The communist government only recognizes some Christian groups in the largely Buddhist nation, so many meet in unregistered home churches, risking arrest. Officials monitor religious activities and sometimes harass even officially recognized churches, leaving Catholic and Protestant groups at the mercy of local officials.
This year at least 50 Christians were arrested, many pastors and church leaders remain in prison, and a Hmong church elder died in police custody. For all these reasons, Open Doors International ranked Vietnam No. 21 on a list of the worst countries for religious freedom. In January, Vietnam enacted a new rule that made it harder for unregistered churches to become legal, according to Morning Star News. Critics said it was an attempt to stomp out house churches.
“Nothing like true religious freedom exists in Vietnam and the authoritarian government still regularly cracks down on religious groups,” said Ryan Morgan, International Christian Concern’s regional manager for Southeast Asia. “Christians simply cannot meet without the permission of the government.” Vietnam also requires all religious publishing go through a government agency. Bibles written in the language of the Hmong minority are still illegal and must be smuggled in.
In May, two Catholics were arrested after visiting a shrine, according to Baptist Press. When they were not released in September, a group of Catholics in northern Vietnam protested their detainment. Police and soldiers fired on the crowd, injuring 40 people.
After investigating the death of the church elder in police custody, officials said he died by electrocution, but claimed it was self-inflicted, according to Christian Solidarity Worldwide. The man’s family say he was killed by authorities.
The oppressive regime also seizes property. Morgan said authorities in the province of Binh Phuoc are “insisting on 116 chapels that fall under the legally registered Evangelical Church of Vietnam be torn down.” Asia News reported in September that the government was trying to take more land from the Redemptorists of Thai Ha parish, a Catholic group.
Todd Nettleton, director of Media Development for Voice of the Martyrs, said that “most government leaders certainly consider Christianity a ‘Western’ religion and see it as a threat to communist rule or even a form of espionage from the West designed to undermine their power.” He noted that “ethnic animosity” also comes into play in some arrests.
International Christian Concern obtained a list of more than 60 pastors and church leaders who remain in four prison camps.
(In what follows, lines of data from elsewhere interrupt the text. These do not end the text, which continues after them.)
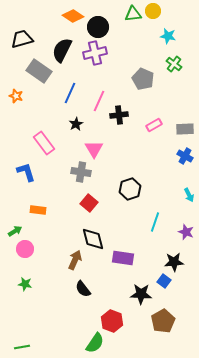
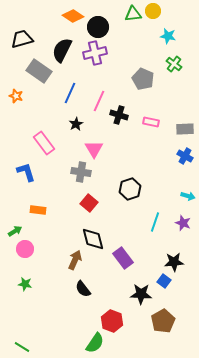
black cross at (119, 115): rotated 24 degrees clockwise
pink rectangle at (154, 125): moved 3 px left, 3 px up; rotated 42 degrees clockwise
cyan arrow at (189, 195): moved 1 px left, 1 px down; rotated 48 degrees counterclockwise
purple star at (186, 232): moved 3 px left, 9 px up
purple rectangle at (123, 258): rotated 45 degrees clockwise
green line at (22, 347): rotated 42 degrees clockwise
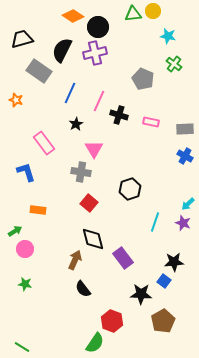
orange star at (16, 96): moved 4 px down
cyan arrow at (188, 196): moved 8 px down; rotated 120 degrees clockwise
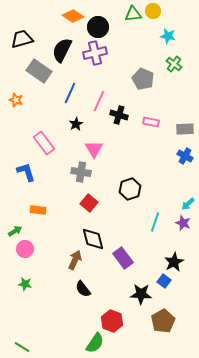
black star at (174, 262): rotated 24 degrees counterclockwise
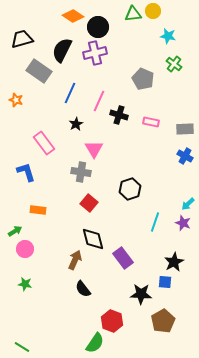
blue square at (164, 281): moved 1 px right, 1 px down; rotated 32 degrees counterclockwise
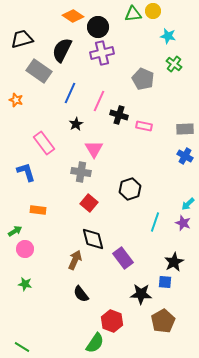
purple cross at (95, 53): moved 7 px right
pink rectangle at (151, 122): moved 7 px left, 4 px down
black semicircle at (83, 289): moved 2 px left, 5 px down
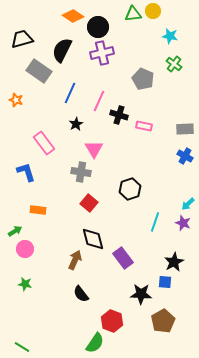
cyan star at (168, 36): moved 2 px right
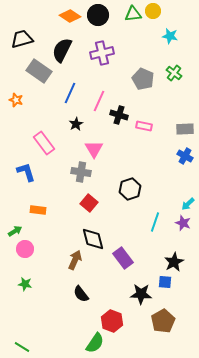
orange diamond at (73, 16): moved 3 px left
black circle at (98, 27): moved 12 px up
green cross at (174, 64): moved 9 px down
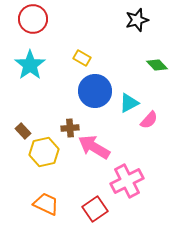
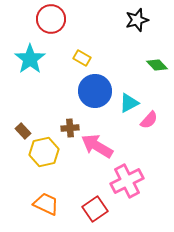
red circle: moved 18 px right
cyan star: moved 6 px up
pink arrow: moved 3 px right, 1 px up
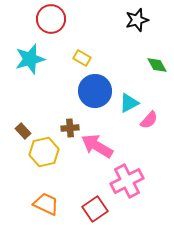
cyan star: rotated 20 degrees clockwise
green diamond: rotated 15 degrees clockwise
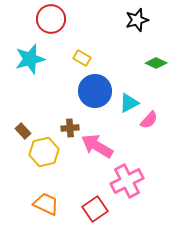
green diamond: moved 1 px left, 2 px up; rotated 35 degrees counterclockwise
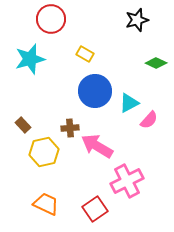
yellow rectangle: moved 3 px right, 4 px up
brown rectangle: moved 6 px up
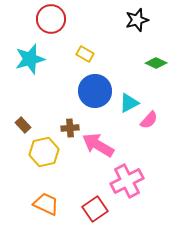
pink arrow: moved 1 px right, 1 px up
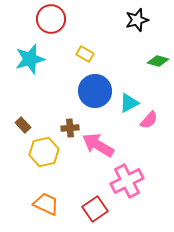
green diamond: moved 2 px right, 2 px up; rotated 10 degrees counterclockwise
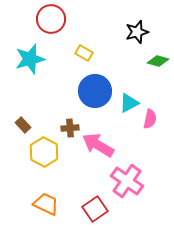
black star: moved 12 px down
yellow rectangle: moved 1 px left, 1 px up
pink semicircle: moved 1 px right, 1 px up; rotated 30 degrees counterclockwise
yellow hexagon: rotated 20 degrees counterclockwise
pink cross: rotated 28 degrees counterclockwise
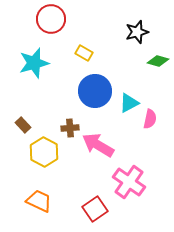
cyan star: moved 4 px right, 4 px down
pink cross: moved 2 px right, 1 px down
orange trapezoid: moved 7 px left, 3 px up
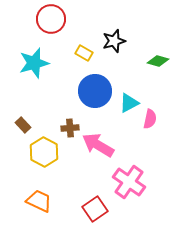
black star: moved 23 px left, 9 px down
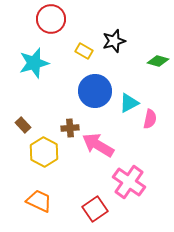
yellow rectangle: moved 2 px up
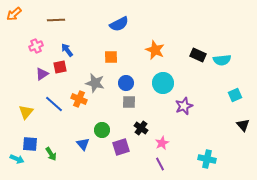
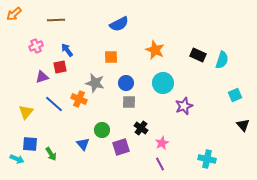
cyan semicircle: rotated 66 degrees counterclockwise
purple triangle: moved 3 px down; rotated 16 degrees clockwise
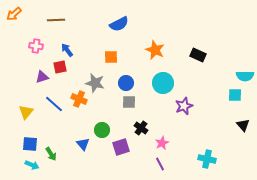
pink cross: rotated 32 degrees clockwise
cyan semicircle: moved 23 px right, 16 px down; rotated 72 degrees clockwise
cyan square: rotated 24 degrees clockwise
cyan arrow: moved 15 px right, 6 px down
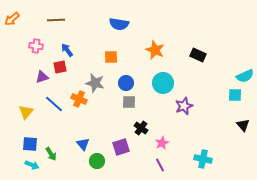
orange arrow: moved 2 px left, 5 px down
blue semicircle: rotated 36 degrees clockwise
cyan semicircle: rotated 24 degrees counterclockwise
green circle: moved 5 px left, 31 px down
cyan cross: moved 4 px left
purple line: moved 1 px down
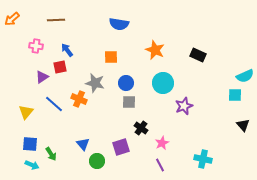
purple triangle: rotated 16 degrees counterclockwise
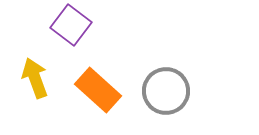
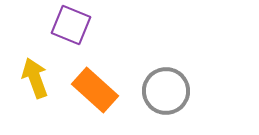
purple square: rotated 15 degrees counterclockwise
orange rectangle: moved 3 px left
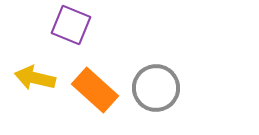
yellow arrow: rotated 57 degrees counterclockwise
gray circle: moved 10 px left, 3 px up
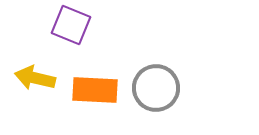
orange rectangle: rotated 39 degrees counterclockwise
Nearly all of the prisoners on the list are members of ethnic minority communities in the Central Highlands of Vietnam, according to the organization.
Some U.S. legislators hope to pressure Vietnam to improve its treatment of Christians. By a 405-to-3 vote, the House of Representatives passed the Vietnam Human Rights Act in August. The bill would prohibit any increase in non-humanitarian aid to Vietnam unless it improves its record on human rights. Rep. Chris Smith, R-N.J., the bill’s sponsor, said: “Victims have been jailed and harassed just for practicing their faith and standing up for what they believe in.”